Mélenchon et le Maghreb : entre flatteries diplomatiques et héritage nostalgique

Jean-Luc Mélenchon, leader de La France Insoumise (LFI), entretient une relation complexe et évolutive avec le Maghreb, une région où ses racines personnelles et ses convictions politiques se croisent de manière souvent contradictoire. Né à Tanger en 1951, Mélenchon n’a jamais caché son attachement à cette région, en particulier au Maroc, où il a passé les premières années de sa vie. Pourtant, ses positions récentes, oscillant entre l’Algérie et le Maroc, montrent une stratégie de séduction qui pourrait refléter autant une nostalgie personnelle qu’une tentative de capitaliser sur l’électorat arabo-musulman en France.
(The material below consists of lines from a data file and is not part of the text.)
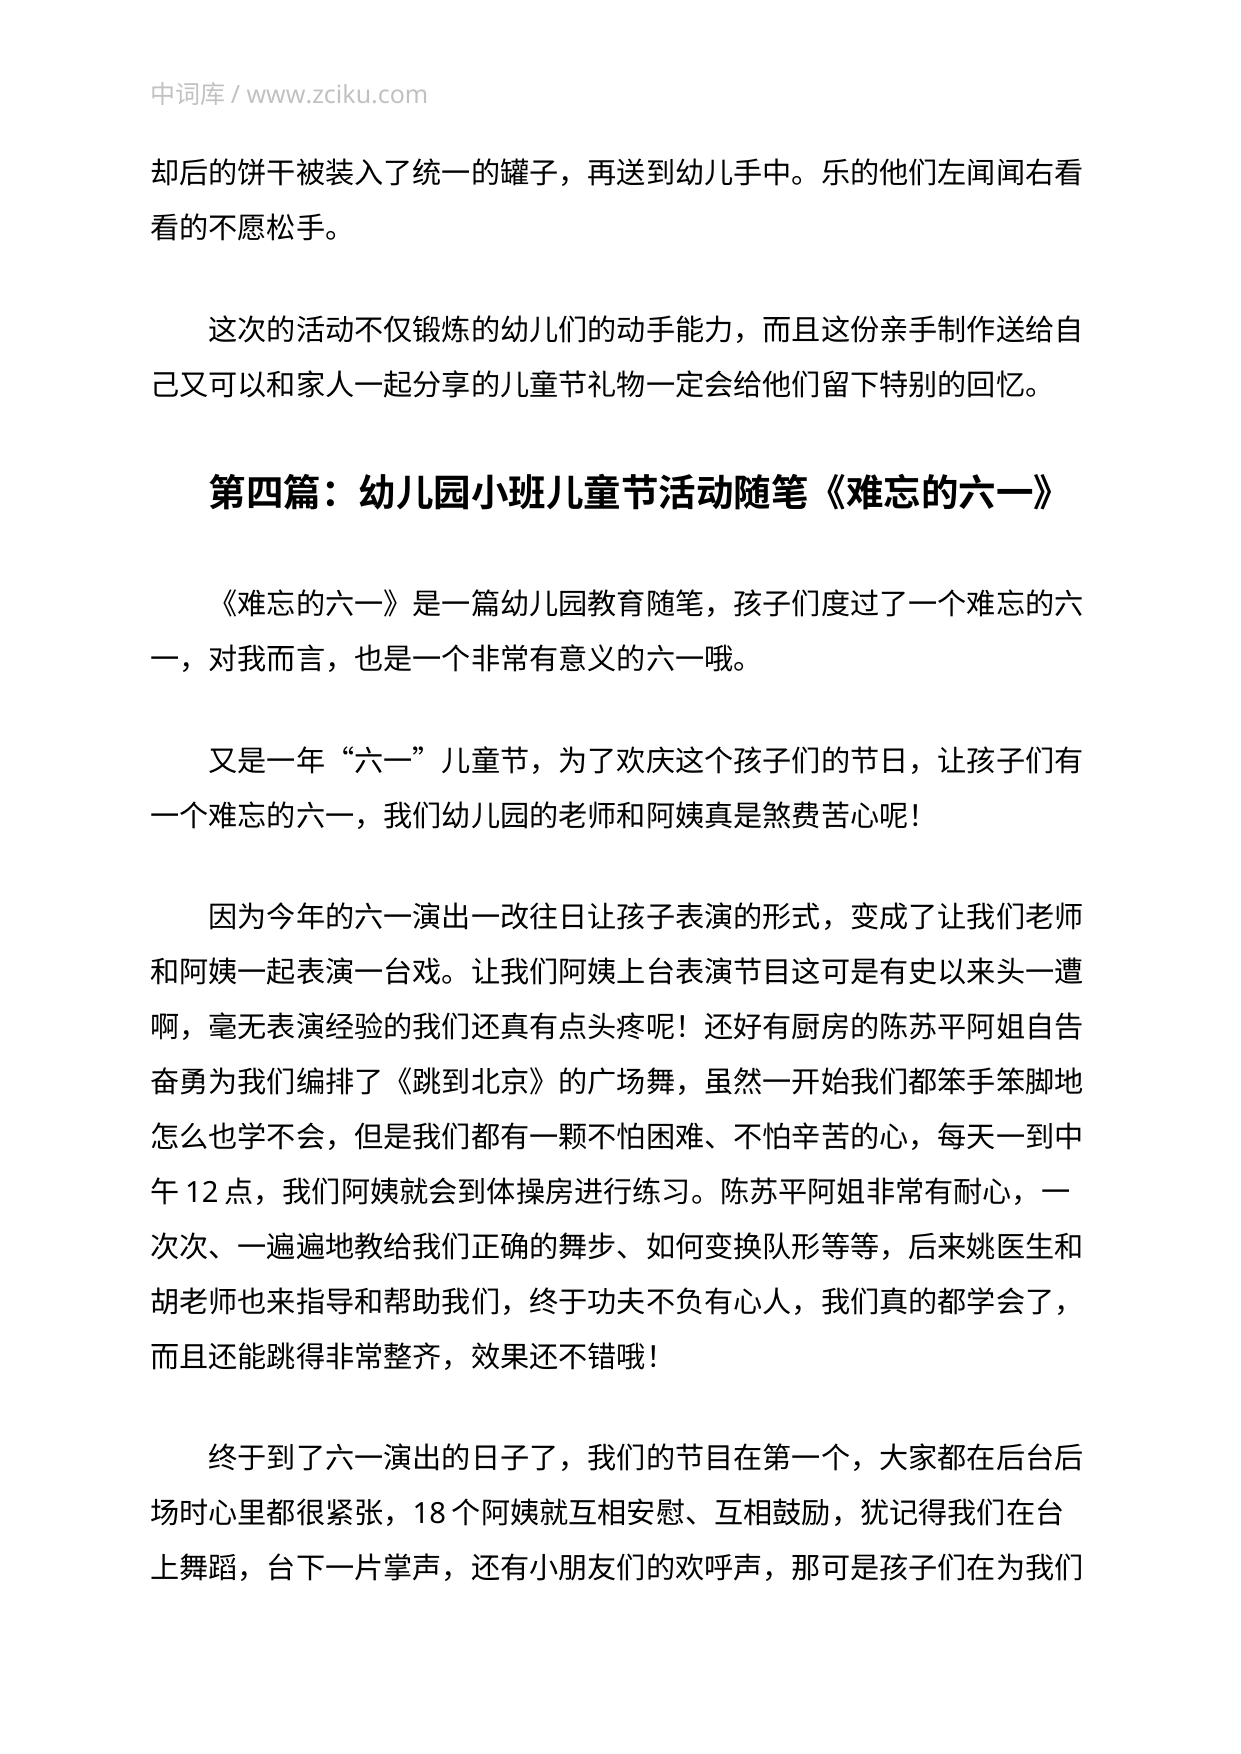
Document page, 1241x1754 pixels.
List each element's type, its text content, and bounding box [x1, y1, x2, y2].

text 因为今年的六一演出一改往日让孩子表演的形式，变成了让我们老师和阿姨一起表演一台戏。让我们阿姨上台表演节目这可是有史以来头一遭啊，毫无表演经验的我们还真有点头疼呢！还好有厨房的陈苏平阿姐自告奋勇为我们编排了《跳到北京》的广场舞，虽然一开始我们都笨手笨脚地怎么也学不会，但是我们都有一颗不怕困难、不怕辛苦的心，每天一到中午12点，我们阿姨就会到体操房进行练习。陈苏平阿姐非常有耐心，一次次、一遍遍地教给我们正确的舞步、如何变换队形等等，后来姚医生和胡老师也来指导和帮助我们，终于功夫不负有心人，我们真的都学会了，而且还能跳得非常整齐，效果还不错哦！ [150, 894, 1090, 1376]
text 这次的活动不仅锻炼的幼儿们的动手能力，而且这份亲手制作送给自己又可以和家人一起分享的儿童节礼物一定会给他们留下特别的回忆。 [150, 307, 1090, 404]
text 第四篇：幼儿园小班儿童节活动随笔《难忘的六一》 [150, 463, 1090, 518]
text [150, 150, 1090, 247]
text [150, 1435, 1090, 1587]
text 《难忘的六一》是一篇幼儿园教育随笔，孩子们度过了一个难忘的六一，对我而言，也是一个非常有意义的六一哦。 [150, 581, 1090, 678]
text 又是一年“六一”儿童节，为了欢庆这个孩子们的节日，让孩子们有一个难忘的六一，我们幼儿园的老师和阿姨真是煞费苦心呢！ [150, 737, 1090, 834]
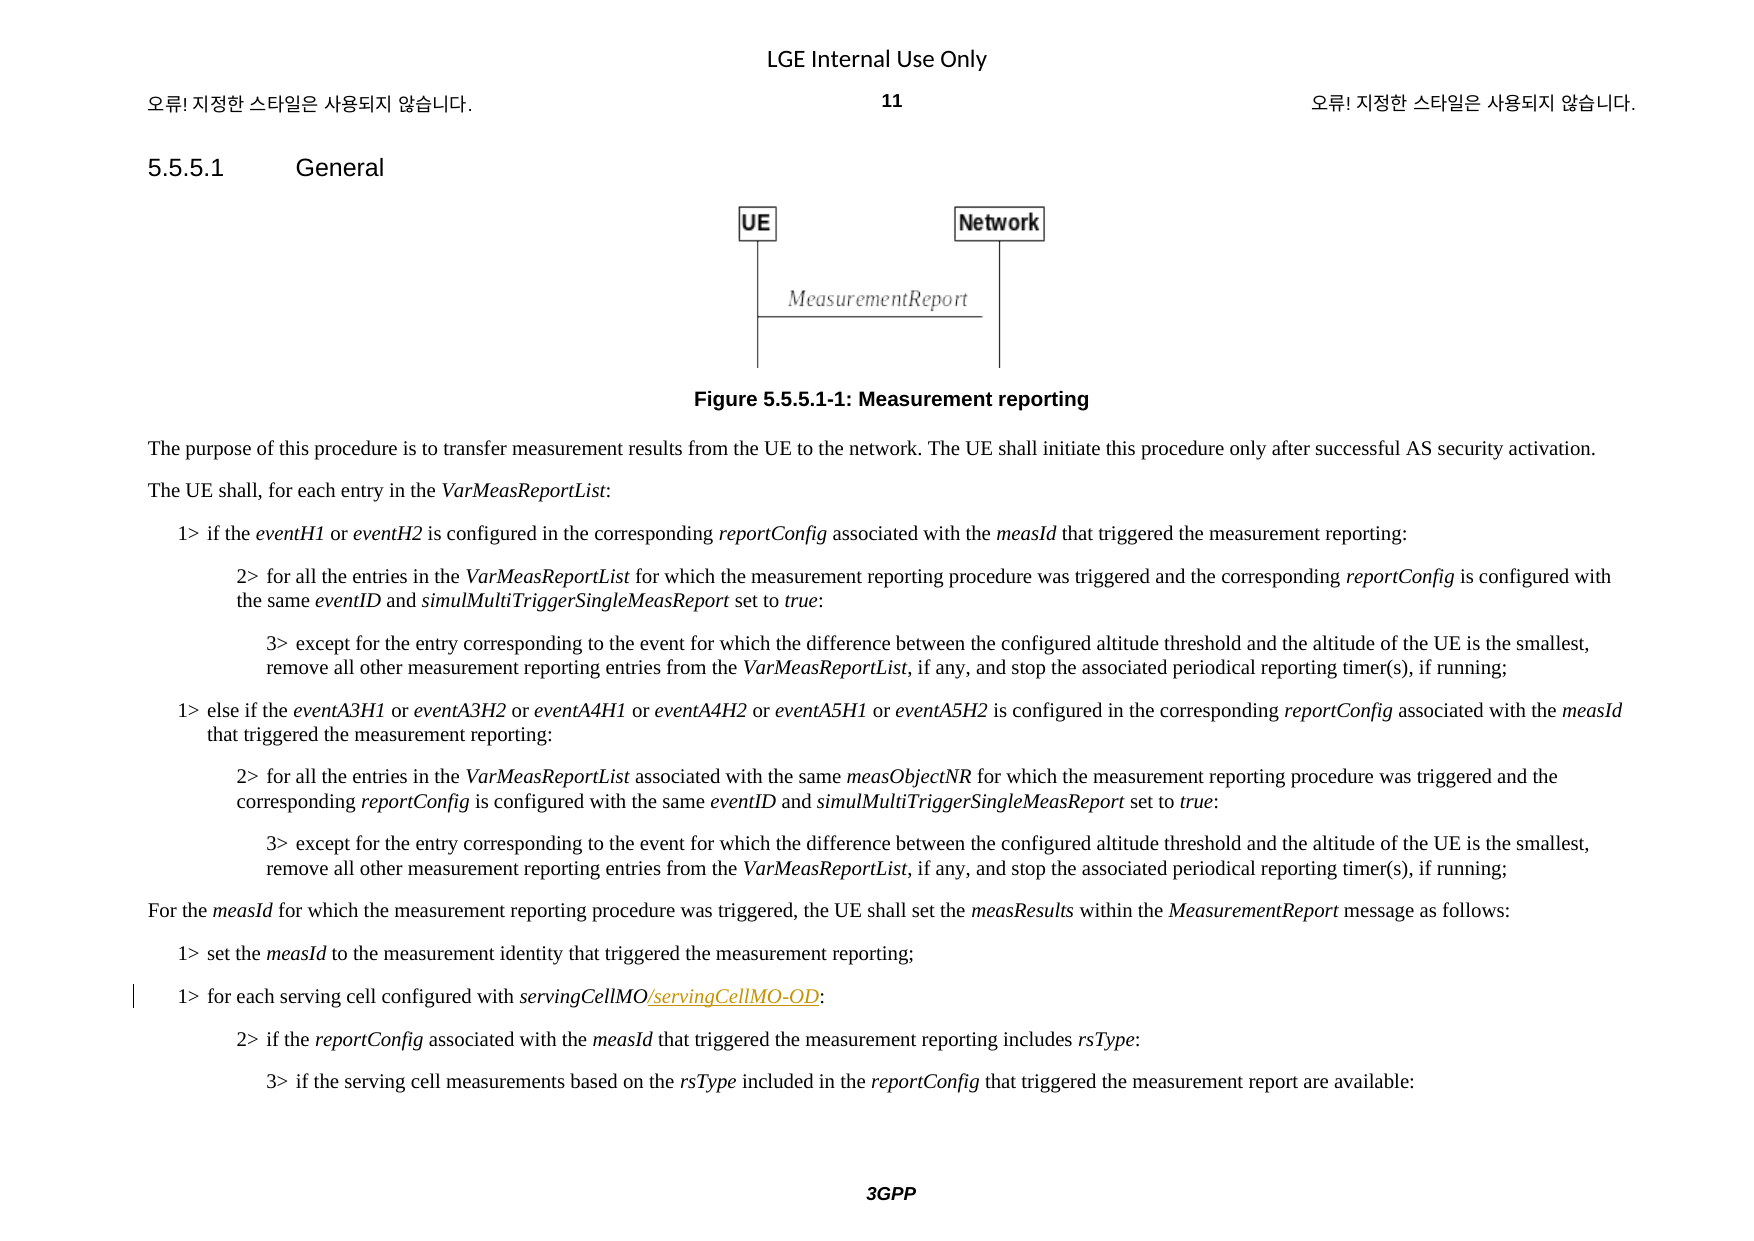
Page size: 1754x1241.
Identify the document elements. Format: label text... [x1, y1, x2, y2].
L’Insoumise Rima Hassan en Algérie : une première visite sous le signe de la flatterie

En juillet 2024, la nouvelle députée européenne Rima Hassan, membre de LFI, effectue sa première visite officielle en Algérie. Ses déclarations, qualifiant le pays de « Mecque des révolutionnaires et de la liberté », évoquent un discours d’une autre époque, celle des années 1960. Ces propos, loin de faire l’unanimité en Algérie, sont perçus comme une tentative de flatter le pouvoir algérien et de minimiser les critiques sur l’évolution des positions de LFI, qui a récemment montré un rapprochement avec le Maroc, ennemi juré de l’Algérie.
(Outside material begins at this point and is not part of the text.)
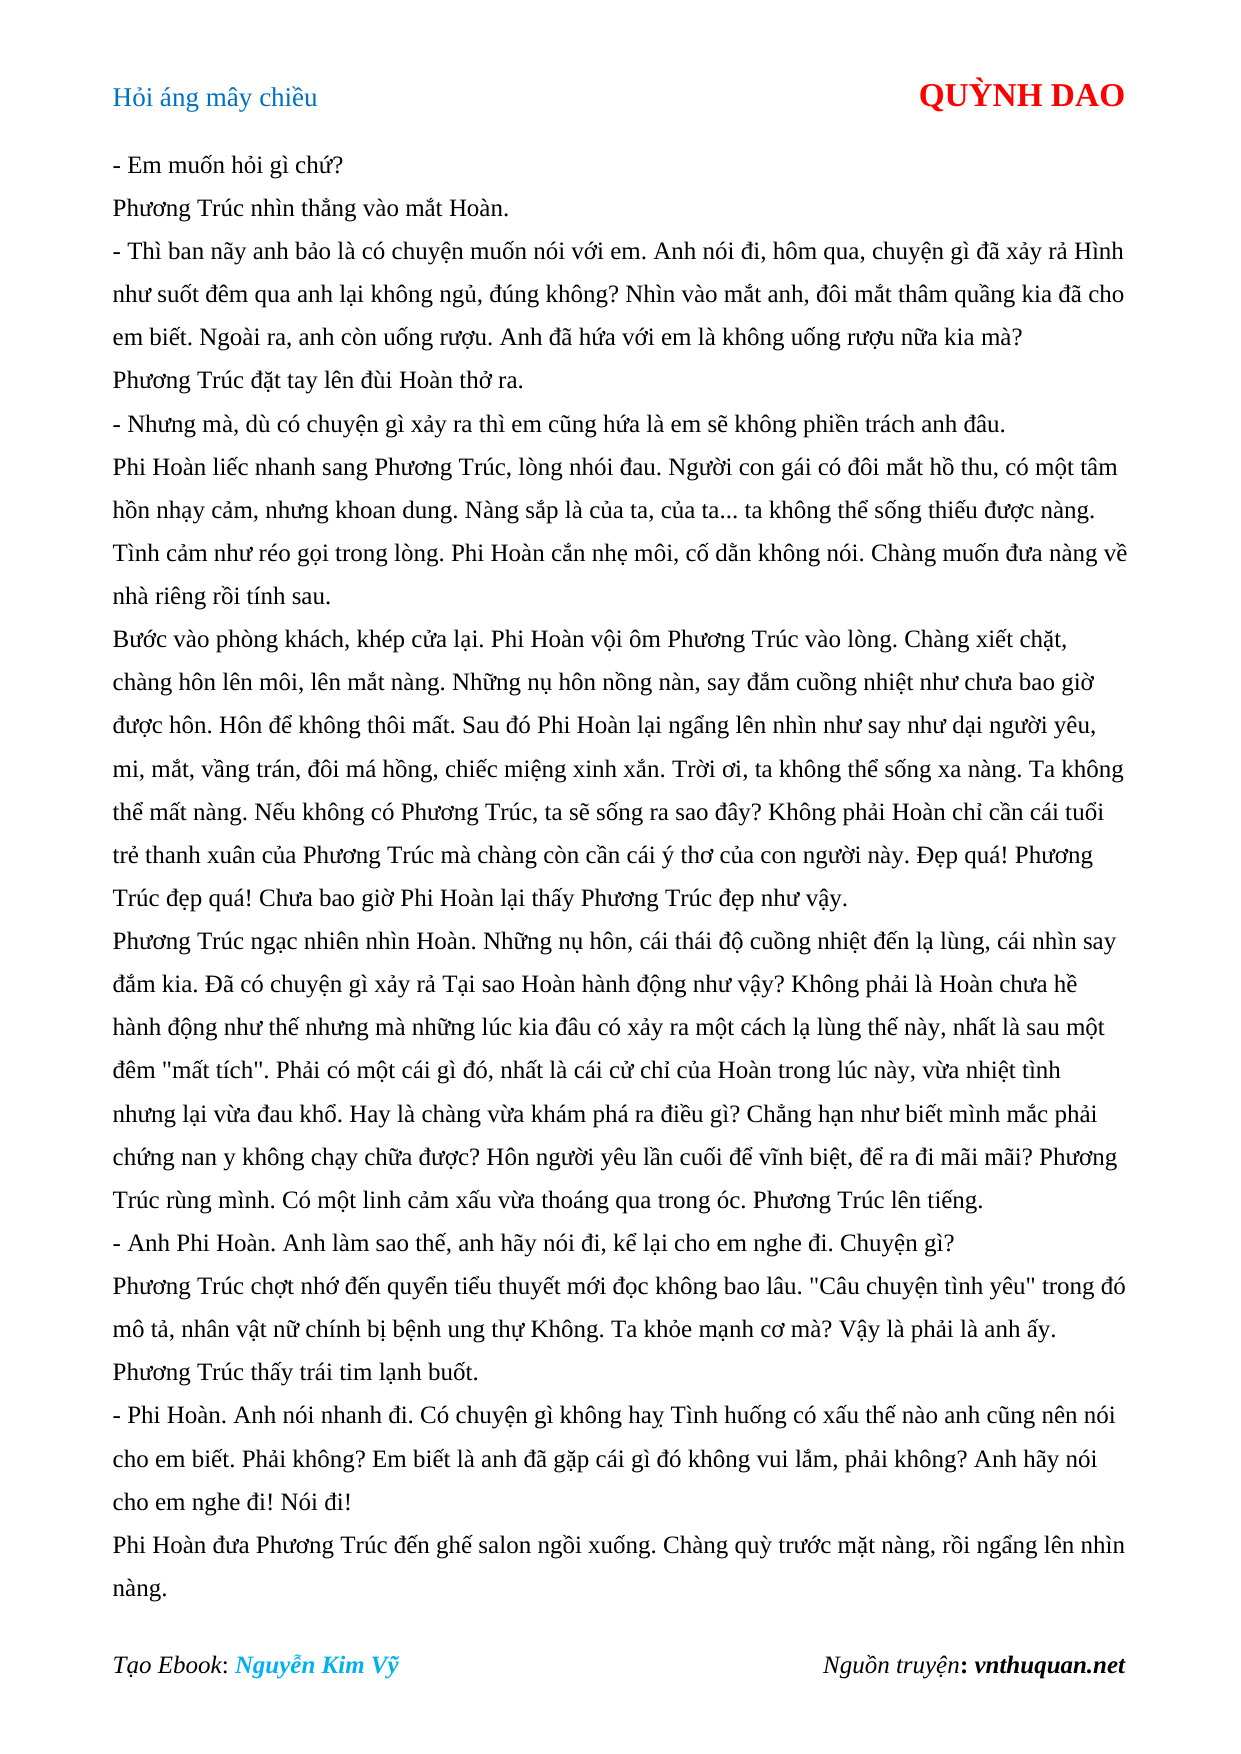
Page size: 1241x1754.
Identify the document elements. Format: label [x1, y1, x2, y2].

text [112, 150, 1128, 1602]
Entre Algérie et Maroc : un équilibre fragile

La relation entre l’Algérie et le Maroc est marquée par une hostilité persistante, notamment en raison de la question du Sahara occidental. Cette région, revendiquée par le Maroc depuis son indépendance, est soutenue par l’Algérie à travers le Front Polisario, un mouvement indépendantiste sahraoui. Pour Mélenchon, qui a des liens historiques avec ces deux pays, naviguer entre les deux est un exercice périlleux. En 2023, lors d’une visite au Maroc, il avait jugé « intéressantes » les propositions marocaines pour le Sahara occidental, ce qui contrastait avec la position traditionnelle de la gauche française, historiquement alignée sur l’Algérie.

Une gauche française divisée

Historiquement, la droite française a soutenu le Maroc, tandis que la gauche s’est rangée aux côtés de l’Algérie. Cependant, ce schéma semble se brouiller sous l’impulsion de Mélenchon. En 2018, un député LFI critiquait encore la position du Quai d’Orsay sur les « persécutions » au Sahara occidental. Aujourd’hui, la position de LFI s’oriente vers un soutien plus ambigu au Maroc, sans pour autant rompre les liens avec l’Algérie, comme en témoigne la récente visite de Rima Hassan.

Les contradictions de Mélenchon

Mélenchon semble naviguer entre deux mondes : d’une part, il cherche à se rapprocher du Maroc, pays de son enfance, et d’autre part, il tente de maintenir une relation cordiale avec l’Algérie, où ses discours ont parfois flirté avec la flatterie. Cette ambivalence est également visible dans son approche des islamistes en Algérie, qu’il critique ouvertement par le passé, mais qu’il ménage désormais pour des raisons électorales.

Un aveuglement sur le Maghreb ?

Les spécialistes du Maghreb, comme Pierre Vermeren et Benjamin Stora, estiment que Mélenchon est déconnecté des réalités actuelles de la région. Son attachement sentimental à une époque révolue semble l’empêcher de saisir les dynamiques contemporaines, que ce soit en Algérie ou au Maroc. Alors que la France perd de son influence en Algérie au profit de la Chine, Mélenchon semble, lui, s’accrocher à une vision idéalisée d’un Maghreb uni, un projet que peu d’observateurs jugent réaliste.

Conclusion : un positionnement fragile

En somme, les réajustements géopolitiques de Mélenchon au Maghreb reflètent autant ses ambitions politiques que ses attaches personnelles. Cependant, sa stratégie de séduction envers Alger et Rabat semble plus motivée par un désir de réconcilier son passé avec son présent politique que par une compréhension profonde des enjeux actuels de la région. Une approche qui, à long terme, pourrait s’avérer risquée, tant pour LFI que pour les relations franco-maghrébines.